> Task objective
Leave out the images; return the rest of the data exactly.

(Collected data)
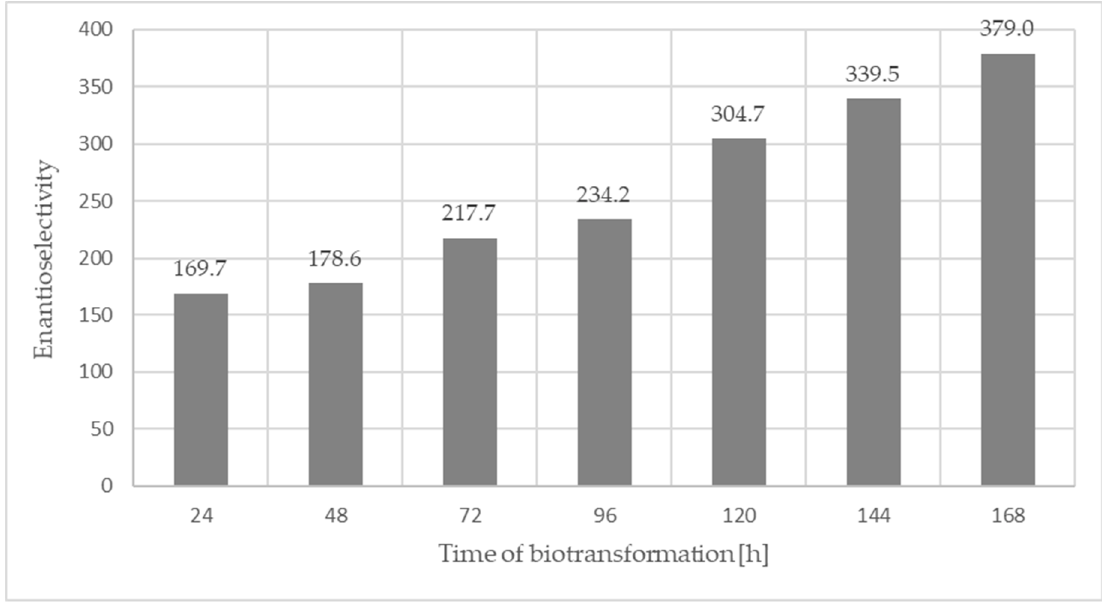
Figure 5. Effect of reaction time on the enantioselectivity (E) of the performed kinetic resolution of ( R , S )-phenylethanol in the two-phase catalytic system consisting of [EMIM][BF 4 ] and n-heptane as well as lipase from Burkholderia cepacia .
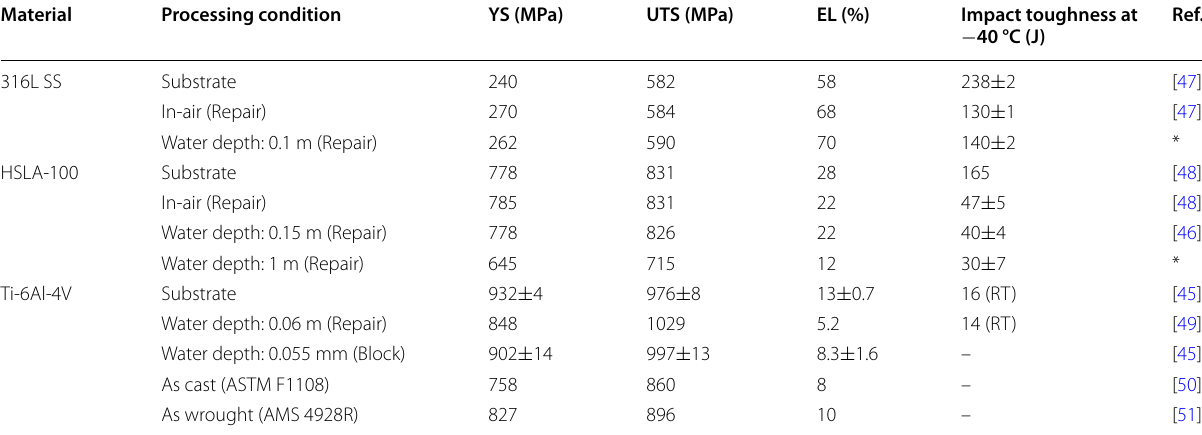
Note: The symbol * represents that the data were obtained by the authors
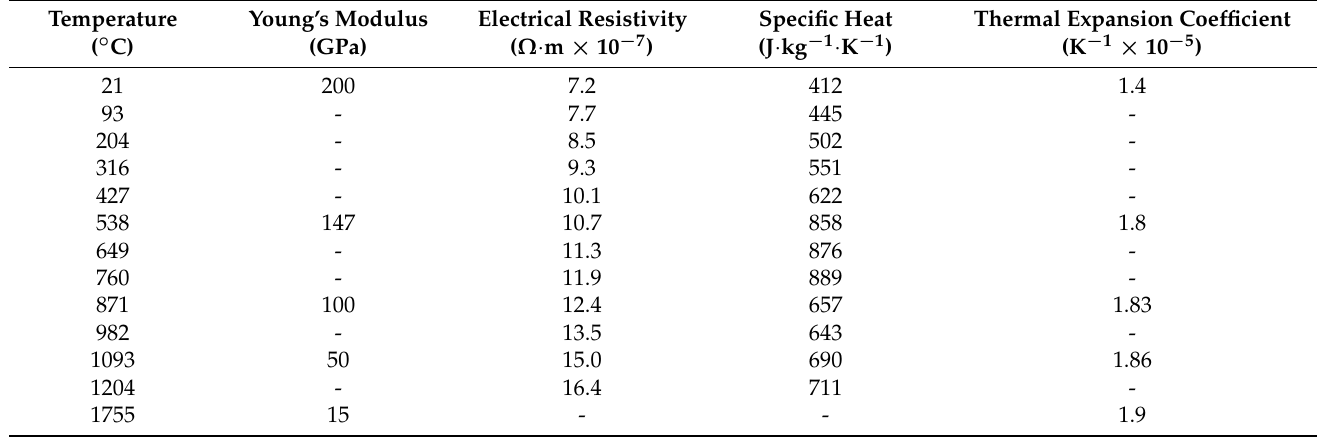
Table A3. Thermo-physical properties of the AISI304 stainless steel.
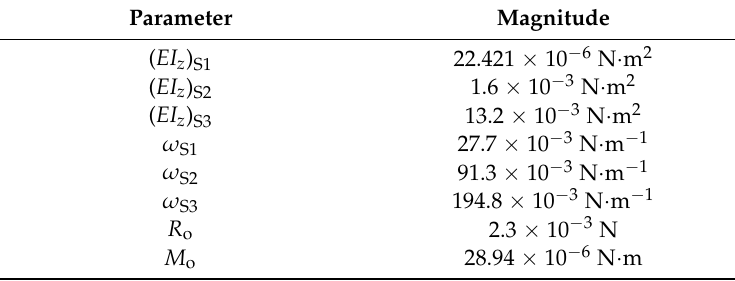
for the pVEH microdevice.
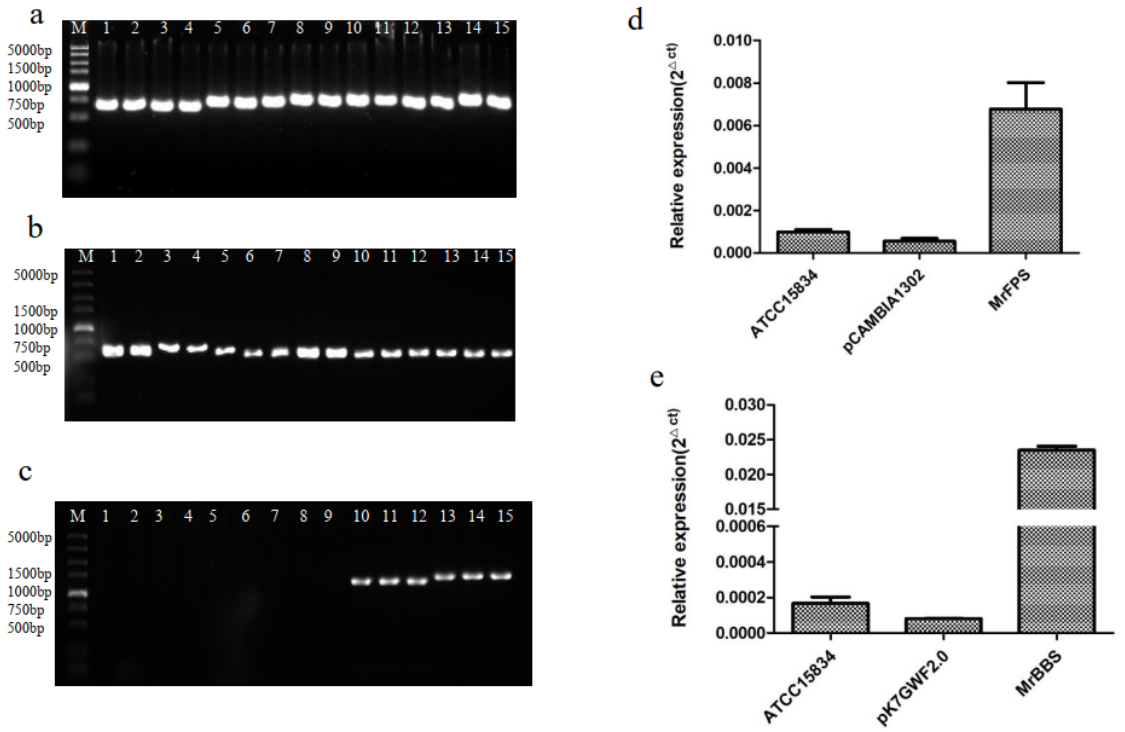
Figure 2. PCR analysis of DNA from MrFPS ( a ) and MrBBS ( b ) transgenic hairy roots using primers specific to the rol B and rolC genes. ( c ) PCR analysis of DNA from transgenic hairy roots using primers specific to MrFPS and MrBBS. Note: Lane M, markers; c: lanes 1–3, ATCC15834 DNA; lanes 4–6, pK7GWF2.0 DNA; lanes 7–9, Pcambia1302; lanes 10–12, PCR products of MrBBS from putative transformant; lanes 11–15 , PCR products of MrFPS from putative transformants; qPCR analysis on DNA from wild-type roots and overexpression of MrFPS in hairy roots ( d ); qPCR analysis on DNA from wild ‐ type roots and overexpression of MrBBS in hairy roots ( e ).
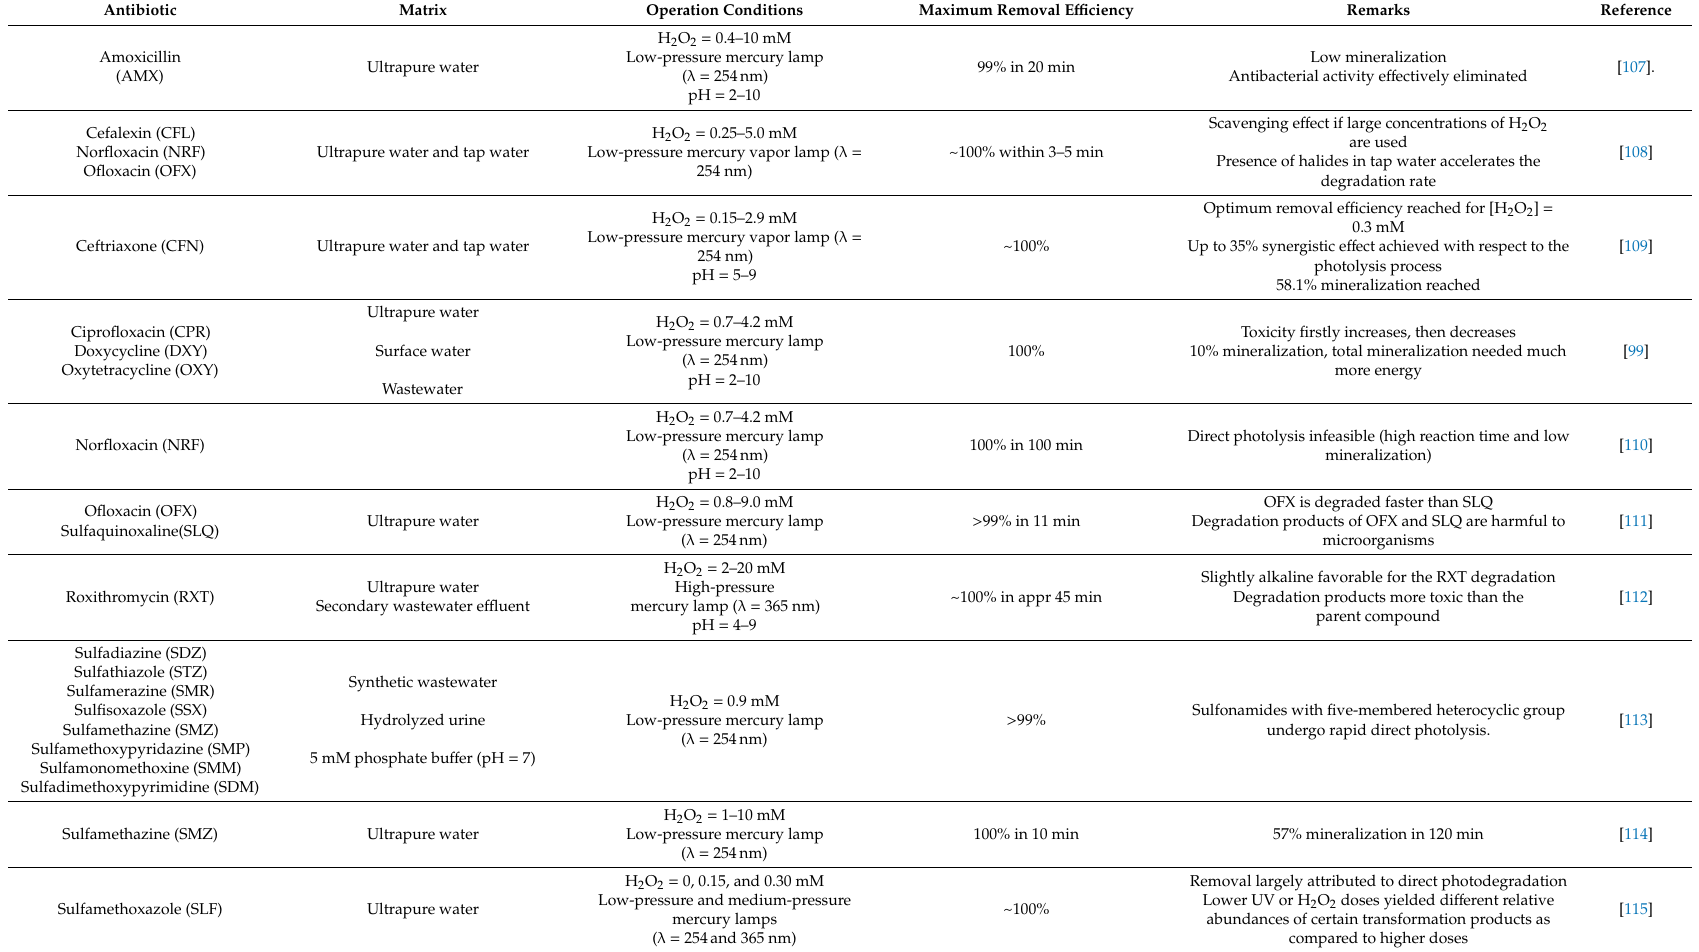
Table 9. Removal e ffi ciency of antibiotics in waters by the H 2 O 2 / UV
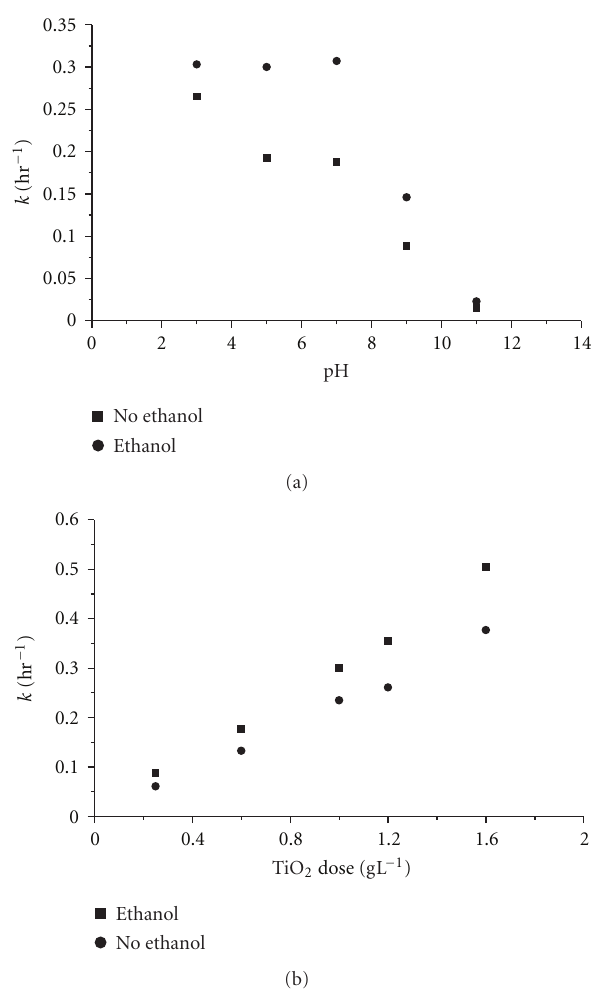
Figure 6: Relationship of the rate constant under di ff erent pH values and di ff erent TiO 2 dose.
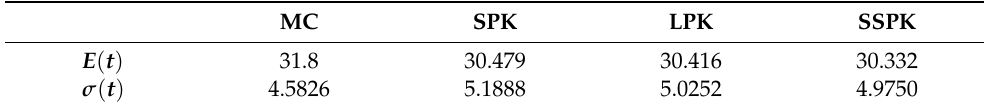
Figure 4. Histogram of times for the fifth case study. Table 9. Mean and variance of times for the fifth case study.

> Your solution
Figure 5. Effect of reaction time on the enantioselectivity (E) of the performed kinetic resolution of ( R , S )-phenylethanol in the two-phase catalytic system consisting of [EMIM][BF 4 ] and n-heptane as well as lipase from Burkholderia cepacia .
Note: The symbol * represents that the data were obtained by the authors
Table A3. Thermo-physical properties of the AISI304 stainless steel.
for the pVEH microdevice.
Figure 2. PCR analysis of DNA from MrFPS ( a ) and MrBBS ( b ) transgenic hairy roots using primers specific to the rol B and rolC genes. ( c ) PCR analysis of DNA from transgenic hairy roots using primers specific to MrFPS and MrBBS. Note: Lane M, markers; c: lanes 1–3, ATCC15834 DNA; lanes 4–6, pK7GWF2.0 DNA; lanes 7–9, Pcambia1302; lanes 10–12, PCR products of MrBBS from putative transformant; lanes 11–15 , PCR products of MrFPS from putative transformants; qPCR analysis on DNA from wild-type roots and overexpression of MrFPS in hairy roots ( d ); qPCR analysis on DNA from wild ‐ type roots and overexpression of MrBBS in hairy roots ( e ).
Table 9. Removal e ffi ciency of antibiotics in waters by the H 2 O 2 / UV
Figure 6: Relationship of the rate constant under di ff erent pH values and di ff erent TiO 2 dose.
Figure 4. Histogram of times for the fifth case study. Table 9. Mean and variance of times for the fifth case study.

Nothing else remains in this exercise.